Co-Autor der in der Fachzeitschrift Nature Climate Change erschienenen Studie ist Harry Zekollari, der als Teammitglied von Prof. Daniel Farinotti in der Versuchsanstalt für Wasserbau, Hydrologie und Glaziologie am Departement Bau, Umwelt und Geomatik der ETH Zürich daran mitgearbeitet hat. Gemeinsam mit Coautorin Veronica Tollenaar von der Université Libre de Bruxelles stellt er in der Untersuchung fest, dass die kontinuierliche Erderwärmung jährlich rund 5'000 Meteoriten versinken lässt – und damit fünfmal schneller als sie geborgen werden können.
Meteoriten – Zeitkapseln des Universums
Zekollari, der heute Professor für Glaziologie an der Vrije Universiteit Brussel ist, drängt auf massive internationale Anstrengungen, um die Gesteine von höchstem wissenschaftlichen Wert zu sichern: «Wir müssen die Bergung der Meteoriten in der Antarktis intensivieren und beschleunigen.

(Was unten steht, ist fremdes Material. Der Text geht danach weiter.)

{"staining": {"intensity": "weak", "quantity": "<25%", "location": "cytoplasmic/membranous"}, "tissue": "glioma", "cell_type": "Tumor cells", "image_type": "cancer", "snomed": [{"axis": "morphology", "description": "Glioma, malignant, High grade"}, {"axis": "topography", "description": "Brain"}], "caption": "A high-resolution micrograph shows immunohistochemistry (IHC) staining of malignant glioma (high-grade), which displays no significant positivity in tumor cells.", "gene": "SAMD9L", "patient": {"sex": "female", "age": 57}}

Ihr Informationsgehalt ist mit dem von Daten aus Eisbohrkernen von abschmelzenden Gletschern gleichzusetzen – und ihr Verlust ebenso dramatisch. Mit ihnen verschwindet so manches Geheimnis des Universums.»
Meteoriten sind Gesteinsfragmente aus dem Weltraum, die einzigartige Informationen über unser Sonnensystem enthalten. Auf der Erde stösst man vor allem in der Antarktis auf sie, wo bisher rund 60 Prozent aller je gefundenen Meteoriten an der Oberfläche des Eisschilds geborgen wurden. Durch die Strömung des Eisschilds sammeln sich die Meteoriten in sogenannten Meteoriten-Strandungszonen, wo sie durch ihre dunkle Schmelzkruste leicht auffallen. Neben intensiveren Massnahmen zur Meteoritenbergung liessen sich die Expeditionen kurzfristig auch effizienter gestalten. Dieses Potenzial liegt hauptsächlich in datengestützten Analysen zur Identifizierung unerschlossener Meteoritenvorkommen und Kartierung von Blaueisfeldern, wo Meteoriten oft liegen.